Problem description: Output the data once more, exactly as given.

(Dataset records)
__________
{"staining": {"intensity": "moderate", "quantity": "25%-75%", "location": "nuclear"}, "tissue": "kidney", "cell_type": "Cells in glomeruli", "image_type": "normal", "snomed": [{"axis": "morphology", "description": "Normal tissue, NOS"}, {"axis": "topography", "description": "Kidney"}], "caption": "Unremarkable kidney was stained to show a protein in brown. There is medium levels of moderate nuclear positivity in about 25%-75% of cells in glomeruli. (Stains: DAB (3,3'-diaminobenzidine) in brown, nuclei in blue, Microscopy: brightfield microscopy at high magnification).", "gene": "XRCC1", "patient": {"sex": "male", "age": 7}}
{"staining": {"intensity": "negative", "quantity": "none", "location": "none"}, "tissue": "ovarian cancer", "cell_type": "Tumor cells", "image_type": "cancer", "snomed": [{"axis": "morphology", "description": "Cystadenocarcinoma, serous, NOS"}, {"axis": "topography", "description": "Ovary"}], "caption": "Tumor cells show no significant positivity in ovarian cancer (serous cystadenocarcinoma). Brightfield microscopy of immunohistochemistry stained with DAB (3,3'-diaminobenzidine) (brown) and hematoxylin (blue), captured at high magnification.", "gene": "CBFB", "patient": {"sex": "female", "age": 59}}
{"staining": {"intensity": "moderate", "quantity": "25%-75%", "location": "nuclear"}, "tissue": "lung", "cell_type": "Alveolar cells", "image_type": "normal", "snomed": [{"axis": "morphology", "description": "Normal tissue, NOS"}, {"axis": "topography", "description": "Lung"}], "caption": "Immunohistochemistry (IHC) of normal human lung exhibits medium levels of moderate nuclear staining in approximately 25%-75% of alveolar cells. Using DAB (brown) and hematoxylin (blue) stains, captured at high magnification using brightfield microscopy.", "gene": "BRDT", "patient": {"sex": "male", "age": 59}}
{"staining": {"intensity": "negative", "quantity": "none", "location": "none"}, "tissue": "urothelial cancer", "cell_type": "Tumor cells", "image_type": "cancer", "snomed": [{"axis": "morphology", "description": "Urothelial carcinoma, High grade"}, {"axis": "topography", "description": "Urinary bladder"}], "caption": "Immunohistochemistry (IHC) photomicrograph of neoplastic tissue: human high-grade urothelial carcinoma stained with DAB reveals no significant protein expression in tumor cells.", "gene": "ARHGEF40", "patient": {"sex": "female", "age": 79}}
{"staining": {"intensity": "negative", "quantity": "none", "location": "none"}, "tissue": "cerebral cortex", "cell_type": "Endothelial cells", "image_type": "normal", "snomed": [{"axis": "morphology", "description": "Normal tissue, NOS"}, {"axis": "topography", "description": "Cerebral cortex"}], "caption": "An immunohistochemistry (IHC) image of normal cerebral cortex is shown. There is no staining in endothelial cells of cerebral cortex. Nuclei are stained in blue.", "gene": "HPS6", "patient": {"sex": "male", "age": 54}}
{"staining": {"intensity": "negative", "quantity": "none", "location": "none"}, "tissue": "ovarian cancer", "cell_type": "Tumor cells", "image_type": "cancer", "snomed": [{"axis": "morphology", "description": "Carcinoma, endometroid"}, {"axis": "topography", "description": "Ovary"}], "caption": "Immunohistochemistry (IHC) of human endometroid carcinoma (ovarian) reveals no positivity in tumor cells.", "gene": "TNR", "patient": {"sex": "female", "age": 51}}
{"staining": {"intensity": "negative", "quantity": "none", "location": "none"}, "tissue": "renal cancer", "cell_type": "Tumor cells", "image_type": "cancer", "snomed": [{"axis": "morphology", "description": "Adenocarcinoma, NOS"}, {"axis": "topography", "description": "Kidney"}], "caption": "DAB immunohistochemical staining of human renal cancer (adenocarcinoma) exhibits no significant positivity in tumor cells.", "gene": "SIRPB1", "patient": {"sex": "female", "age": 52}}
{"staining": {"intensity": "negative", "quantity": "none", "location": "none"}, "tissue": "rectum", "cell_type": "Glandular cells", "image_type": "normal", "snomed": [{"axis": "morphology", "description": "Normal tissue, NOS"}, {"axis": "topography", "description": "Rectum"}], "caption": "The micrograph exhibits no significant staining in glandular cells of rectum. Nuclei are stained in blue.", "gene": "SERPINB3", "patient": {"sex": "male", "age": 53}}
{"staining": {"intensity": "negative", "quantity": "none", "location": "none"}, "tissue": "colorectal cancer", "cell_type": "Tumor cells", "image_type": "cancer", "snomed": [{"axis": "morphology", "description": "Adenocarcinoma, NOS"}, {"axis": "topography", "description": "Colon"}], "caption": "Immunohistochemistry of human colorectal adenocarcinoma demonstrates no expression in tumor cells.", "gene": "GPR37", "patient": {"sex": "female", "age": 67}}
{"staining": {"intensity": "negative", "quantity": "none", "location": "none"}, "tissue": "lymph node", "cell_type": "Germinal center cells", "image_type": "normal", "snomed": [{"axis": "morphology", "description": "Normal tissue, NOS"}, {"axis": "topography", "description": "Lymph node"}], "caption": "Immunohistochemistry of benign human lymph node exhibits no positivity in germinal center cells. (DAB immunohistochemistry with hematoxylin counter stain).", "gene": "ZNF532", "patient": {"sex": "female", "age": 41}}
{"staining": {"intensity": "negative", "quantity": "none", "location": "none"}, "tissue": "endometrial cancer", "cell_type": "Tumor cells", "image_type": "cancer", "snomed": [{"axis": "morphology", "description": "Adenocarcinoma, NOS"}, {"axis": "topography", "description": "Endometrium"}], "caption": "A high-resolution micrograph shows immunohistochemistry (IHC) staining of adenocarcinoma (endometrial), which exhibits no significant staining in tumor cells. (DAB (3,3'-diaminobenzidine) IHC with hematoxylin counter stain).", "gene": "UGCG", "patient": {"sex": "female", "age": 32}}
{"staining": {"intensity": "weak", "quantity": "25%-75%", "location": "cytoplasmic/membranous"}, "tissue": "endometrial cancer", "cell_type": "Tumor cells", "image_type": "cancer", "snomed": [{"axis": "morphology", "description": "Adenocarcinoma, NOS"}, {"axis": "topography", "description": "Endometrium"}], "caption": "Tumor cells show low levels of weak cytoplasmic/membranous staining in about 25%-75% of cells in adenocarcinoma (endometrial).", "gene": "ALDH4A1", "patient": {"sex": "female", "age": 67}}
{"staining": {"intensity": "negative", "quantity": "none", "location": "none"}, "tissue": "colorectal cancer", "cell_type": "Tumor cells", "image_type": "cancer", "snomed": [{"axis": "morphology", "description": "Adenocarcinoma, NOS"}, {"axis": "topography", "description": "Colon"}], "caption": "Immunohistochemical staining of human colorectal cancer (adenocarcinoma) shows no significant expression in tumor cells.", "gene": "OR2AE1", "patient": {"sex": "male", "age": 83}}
__________
Solution for this task:
{"staining": {"intensity": "moderate", "quantity": "25%-75%", "location": "nuclear"}, "tissue": "kidney", "cell_type": "Cells in glomeruli", "image_type": "normal", "snomed": [{"axis": "morphology", "description": "Normal tissue, NOS"}, {"axis": "topography", "description": "Kidney"}], "caption": "Unremarkable kidney was stained to show a protein in brown. There is medium levels of moderate nuclear positivity in about 25%-75% of cells in glomeruli. (Stains: DAB (3,3'-diaminobenzidine) in brown, nuclei in blue, Microscopy: brightfield microscopy at high magnification).", "gene": "XRCC1", "patient": {"sex": "male", "age": 7}}
{"staining": {"intensity": "negative", "quantity": "none", "location": "none"}, "tissue": "ovarian cancer", "cell_type": "Tumor cells", "image_type": "cancer", "snomed": [{"axis": "morphology", "description": "Cystadenocarcinoma, serous, NOS"}, {"axis": "topography", "description": "Ovary"}], "caption": "Tumor cells show no significant positivity in ovarian cancer (serous cystadenocarcinoma). Brightfield microscopy of immunohistochemistry stained with DAB (3,3'-diaminobenzidine) (brown) and hematoxylin (blue), captured at high magnification.", "gene": "CBFB", "patient": {"sex": "female", "age": 59}}
{"staining": {"intensity": "moderate", "quantity": "25%-75%", "location": "nuclear"}, "tissue": "lung", "cell_type": "Alveolar cells", "image_type": "normal", "snomed": [{"axis": "morphology", "description": "Normal tissue, NOS"}, {"axis": "topography", "description": "Lung"}], "caption": "Immunohistochemistry (IHC) of normal human lung exhibits medium levels of moderate nuclear staining in approximately 25%-75% of alveolar cells. Using DAB (brown) and hematoxylin (blue) stains, captured at high magnification using brightfield microscopy.", "gene": "BRDT", "patient": {"sex": "male", "age": 59}}
{"staining": {"intensity": "negative", "quantity": "none", "location": "none"}, "tissue": "urothelial cancer", "cell_type": "Tumor cells", "image_type": "cancer", "snomed": [{"axis": "morphology", "description": "Urothelial carcinoma, High grade"}, {"axis": "topography", "description": "Urinary bladder"}], "caption": "Immunohistochemistry (IHC) photomicrograph of neoplastic tissue: human high-grade urothelial carcinoma stained with DAB reveals no significant protein expression in tumor cells.", "gene": "ARHGEF40", "patient": {"sex": "female", "age": 79}}
{"staining": {"intensity": "negative", "quantity": "none", "location": "none"}, "tissue": "cerebral cortex", "cell_type": "Endothelial cells", "image_type": "normal", "snomed": [{"axis": "morphology", "description": "Normal tissue, NOS"}, {"axis": "topography", "description": "Cerebral cortex"}], "caption": "An immunohistochemistry (IHC) image of normal cerebral cortex is shown. There is no staining in endothelial cells of cerebral cortex. Nuclei are stained in blue.", "gene": "HPS6", "patient": {"sex": "male", "age": 54}}
{"staining": {"intensity": "negative", "quantity": "none", "location": "none"}, "tissue": "ovarian cancer", "cell_type": "Tumor cells", "image_type": "cancer", "snomed": [{"axis": "morphology", "description": "Carcinoma, endometroid"}, {"axis": "topography", "description": "Ovary"}], "caption": "Immunohistochemistry (IHC) of human endometroid carcinoma (ovarian) reveals no positivity in tumor cells.", "gene": "TNR", "patient": {"sex": "female", "age": 51}}
{"staining": {"intensity": "negative", "quantity": "none", "location": "none"}, "tissue": "renal cancer", "cell_type": "Tumor cells", "image_type": "cancer", "snomed": [{"axis": "morphology", "description": "Adenocarcinoma, NOS"}, {"axis": "topography", "description": "Kidney"}], "caption": "DAB immunohistochemical staining of human renal cancer (adenocarcinoma) exhibits no significant positivity in tumor cells.", "gene": "SIRPB1", "patient": {"sex": "female", "age": 52}}
{"staining": {"intensity": "negative", "quantity": "none", "location": "none"}, "tissue": "rectum", "cell_type": "Glandular cells", "image_type": "normal", "snomed": [{"axis": "morphology", "description": "Normal tissue, NOS"}, {"axis": "topography", "description": "Rectum"}], "caption": "The micrograph exhibits no significant staining in glandular cells of rectum. Nuclei are stained in blue.", "gene": "SERPINB3", "patient": {"sex": "male", "age": 53}}
{"staining": {"intensity": "negative", "quantity": "none", "location": "none"}, "tissue": "colorectal cancer", "cell_type": "Tumor cells", "image_type": "cancer", "snomed": [{"axis": "morphology", "description": "Adenocarcinoma, NOS"}, {"axis": "topography", "description": "Colon"}], "caption": "Immunohistochemistry of human colorectal adenocarcinoma demonstrates no expression in tumor cells.", "gene": "GPR37", "patient": {"sex": "female", "age": 67}}
{"staining": {"intensity": "negative", "quantity": "none", "location": "none"}, "tissue": "lymph node", "cell_type": "Germinal center cells", "image_type": "normal", "snomed": [{"axis": "morphology", "description": "Normal tissue, NOS"}, {"axis": "topography", "description": "Lymph node"}], "caption": "Immunohistochemistry of benign human lymph node exhibits no positivity in germinal center cells. (DAB immunohistochemistry with hematoxylin counter stain).", "gene": "ZNF532", "patient": {"sex": "female", "age": 41}}
{"staining": {"intensity": "negative", "quantity": "none", "location": "none"}, "tissue": "endometrial cancer", "cell_type": "Tumor cells", "image_type": "cancer", "snomed": [{"axis": "morphology", "description": "Adenocarcinoma, NOS"}, {"axis": "topography", "description": "Endometrium"}], "caption": "A high-resolution micrograph shows immunohistochemistry (IHC) staining of adenocarcinoma (endometrial), which exhibits no significant staining in tumor cells. (DAB (3,3'-diaminobenzidine) IHC with hematoxylin counter stain).", "gene": "UGCG", "patient": {"sex": "female", "age": 32}}
{"staining": {"intensity": "weak", "quantity": "25%-75%", "location": "cytoplasmic/membranous"}, "tissue": "endometrial cancer", "cell_type": "Tumor cells", "image_type": "cancer", "snomed": [{"axis": "morphology", "description": "Adenocarcinoma, NOS"}, {"axis": "topography", "description": "Endometrium"}], "caption": "Tumor cells show low levels of weak cytoplasmic/membranous staining in about 25%-75% of cells in adenocarcinoma (endometrial).", "gene": "ALDH4A1", "patient": {"sex": "female", "age": 67}}
{"staining": {"intensity": "negative", "quantity": "none", "location": "none"}, "tissue": "colorectal cancer", "cell_type": "Tumor cells", "image_type": "cancer", "snomed": [{"axis": "morphology", "description": "Adenocarcinoma, NOS"}, {"axis": "topography", "description": "Colon"}], "caption": "Immunohistochemical staining of human colorectal cancer (adenocarcinoma) shows no significant expression in tumor cells.", "gene": "OR2AE1", "patient": {"sex": "male", "age": 83}}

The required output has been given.